Os dados foram divulgados esta terça-feira pelo Instituto Nacional de Estatística (INE). Mesmo na comparação em relação ao trimestre anterior, “o índice “aumentou 0,8% (4,9% no 1º trimestre de 2020). Neste período, o crescimento dos preços das habitações novas superou o das habitações existentes, 1,2% e 0,7%, respetivamente”, diz o INE.

Segundo os números do INE, entre abril e junho de 2020 foram transacionados 33.398 alojamentos com um valor total de 5,1 mil milhões de euros, o que representa uma redução, face ao mesmo período do ano anterior, de 21,6% e 15,2%, respetivamente”. Como seria de esperar, o mês de abril foi aquele que registou a diminuição mais intensa nas transações, 35,2% no número e 25% no valor. Mas em “maio e junho observaram-se variações menos negativas, de -22,0% e -7,6%, respetivamente, no número de transações, e de -14,2% e -7,0% do respetivo valor, pela mesma ordem”, informa o gabinete de estatísticas.
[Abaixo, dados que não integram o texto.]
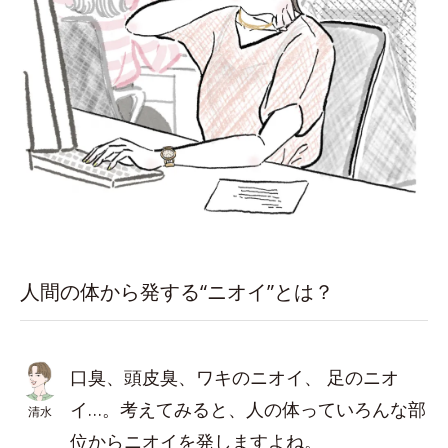
人間の体から発する“ニオイ”とは？
口臭、頭皮臭、ワキのニオイ、 足のニオ
イ…。考えてみると、人の体っていろんな部
清水
位からニオイを発しますよね。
Índice de preços na habitação em taxa de variação homóloga

Fonte: INE

O efeito do confinamento e as medidas impostas pelo estado de emergência levaram a que o INE registasse a taxa de variação (homóloga) mais baixa desde o quarto trimestre de 2016.

O estudo do INE indica que foram transacionadas neste período 11.713 habitações na Área Metropolitana de Lisboa e 9.592 no Norte do país. No Centro houve 6.392 transações, no Alentejo 2.293 transações e no Algarve 2.323 – a região de Portugal Continental que registou a maior quebra no peso relativo entre as várias regiões.